The committee voted to table consideration of the EV-charging language and directed staff to post a cleaned Word version of the draft for review; the committee will revisit the item at subsequent June and July meetings. The committee did not adopt substantive changes at the June 13 session.

The proposal under discussion would replace the existing prescriptive percentages for EV-ready and EV-capable parking spaces with a three-column, phased approach (0-year / 5-year / 20-year) commonly described in the meeting as 10/10/40 in the final column and intended to align with projected EV adoption. Todd Byreuther, a committee presenter, said the three-column approach is intended to ‘‘anticipate a 20-year horizon of EV adoption’’ and that the 10+10+40 columns are cumulative to reach about a 60% adoption assumption statewide. He also described the blue edits on screen as largely editorial and intended to bring the state code terms closer to ICC/IECC definitions.

Why it matters: Committee members said they want a clean, single draft before voting and raised technical questions that staff and proponents must clarify. Several members and public commenters pressed for clarity on whether the code should count parking spaces or dwelling units when calculating triggers for residential occupancies and whether exceptions in prior cycles had created loopholes. Committee members frequently referenced the state statute (RCW) language restricting requirements for employee parking and the Northwest Power and Conservation Council power plan forecasts that underlie the 10/10/40 adoption path.

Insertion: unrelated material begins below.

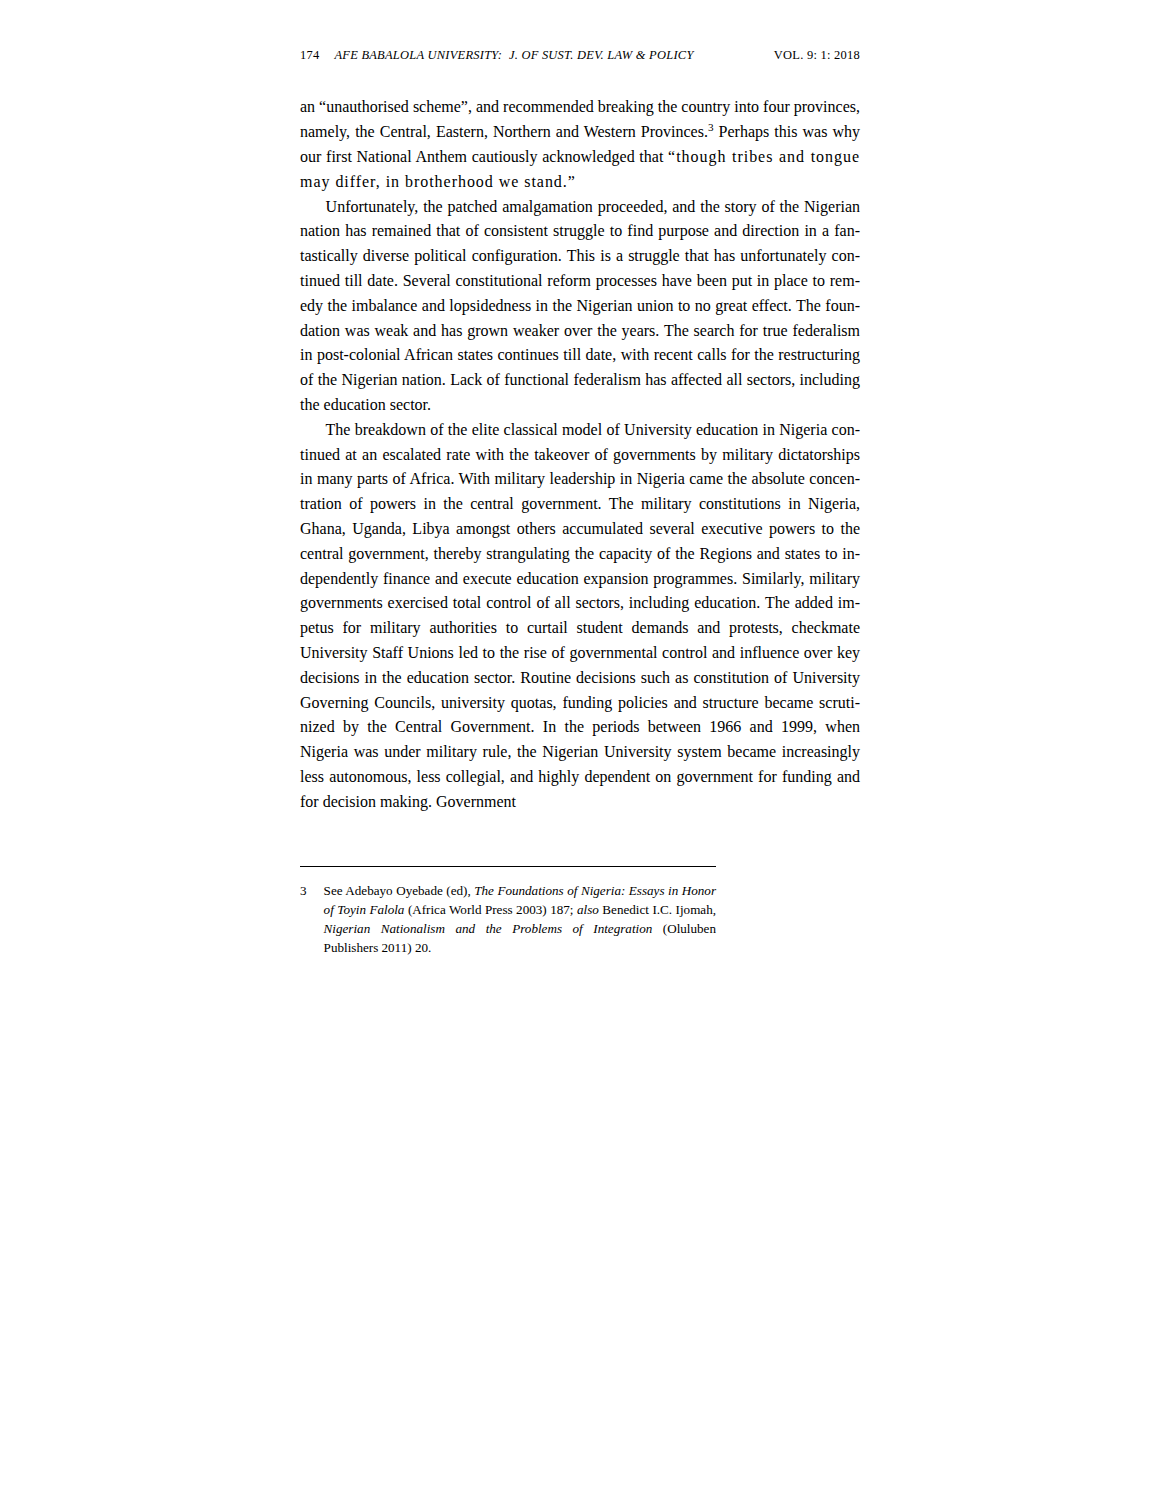174 AFE BABALOLA UNIVERSITY: J. OF SUST. DEV. LAW & POLICY VOL. 9: 1: 2018
an “unauthorised scheme”, and recommended breaking the country into four provinces, namely, the Central, Eastern, Northern and Western Provinces.3 Perhaps this was why our first National Anthem cautiously acknowledged that “though tribes and tongue may differ, in brotherhood we stand.”
Unfortunately, the patched amalgamation proceeded, and the story of the Nigerian nation has remained that of consistent struggle to find purpose and direction in a fantastically diverse political configuration. This is a struggle that has unfortunately continued till date. Several constitutional reform processes have been put in place to remedy the imbalance and lopsidedness in the Nigerian union to no great effect. The foundation was weak and has grown weaker over the years. The search for true federalism in post-colonial African states continues till date, with recent calls for the restructuring of the Nigerian nation. Lack of functional federalism has affected all sectors, including the education sector.
The breakdown of the elite classical model of University education in Nigeria continued at an escalated rate with the takeover of governments by military dictatorships in many parts of Africa. With military leadership in Nigeria came the absolute concentration of powers in the central government. The military constitutions in Nigeria, Ghana, Uganda, Libya amongst others accumulated several executive powers to the central government, thereby strangulating the capacity of the Regions and states to independently finance and execute education expansion programmes. Similarly, military governments exercised total control of all sectors, including education. The added impetus for military authorities to curtail student demands and protests, checkmate University Staff Unions led to the rise of governmental control and influence over key decisions in the education sector. Routine decisions such as constitution of University Governing Councils, university quotas, funding policies and structure became scrutinized by the Central Government. In the periods between 1966 and 1999, when Nigeria was under military rule, the Nigerian University system became increasingly less autonomous, less collegial, and highly dependent on government for funding and for decision making. Government
See Adebayo Oyebade (ed), The Foundations of Nigeria: Essays in Honor of Toyin Falola (Africa World Press 2003) 187; also Benedict I.C. Ijomah, Nigerian Nationalism and the Problems of Integration (Oluluben Publishers 2011) 20.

Key committee concerns and discussion points
- Counting spaces versus units: Members repeatedly debated whether multifamily requirements should be calculated by parking spaces (the current table) or by dwelling units (a proposal some stakeholders favor). "Take for example ... market might be driving that to a parking factor of 2. So what does the council and the law state? Should that be parked at the number of parking spaces that the market was driving or should it be parked at the number of dwelling units?" Byreuther said, describing the policy choice facing the council.
- Residential exceptions and the 10-space threshold: Committee members asked why an existing exception referencing "less than 10 parking spaces" had been written and whether that exception unintentionally exempted small multifamily buildings. Angela Haupt said she would research the history of that exception and reach out to previous council members for context.
- EV-ready versus EV-capable balance: Climate and environmental commenters urged retaining a larger share of EV-ready spaces (one commenter said, "I would really encourage the council or the committee not to roll back the existing 25% of EV ready spaces"). Some builders argued that EV-capable was less costly up front; others cautioned retrofit costs make EV-ready preferable long term.
- Forecast alignment: The draft calls the middle and long-term columns to align with a regional forecast; Byreuther pointed the committee to the Northwest Power and Conservation Council power plan and explained the cumulative 10/10/40 numbers came from the council's modeling assumptions, with 2025 baseline adoption near 5%, a 2030 target of about 20% and a 2045 projection near 57 60%.

Direction and formal action
- The committee voted to table the proposal for further work and to post an updated Word version that accepts the editorial (blue) edits and highlights unresolved red-line items for future action. (Motion details: mover/second not specified in the transcript; outcome: motion passed.)
- The committee directed staff to post the cleaned draft and to add additional public comments and advocacy letters to the committee's working spreadsheet so members can track unresolved issues before the next meeting.

What remains unresolved
- Whether numeric triggers should be by parking spaces or dwelling units for group R occupancies.
- The precise handling and history of exception 2.2 (the "less than 10 parking spaces" language) and whether it creates an unintended residential loophole.
- Final split between EV-ready and EV-capable percentages for multifamily, and how to reflect cost differences and retrofit risk in the code.

Next steps
- Committee members agreed to bring the updated editorial draft back to the June 27 and July meetings for additional discussion and to incorporate any new public comments. The committee chair asked staff to make the Word draft the single controlled file so stakeholders can clearly see which edits are editorial and which remain substantive.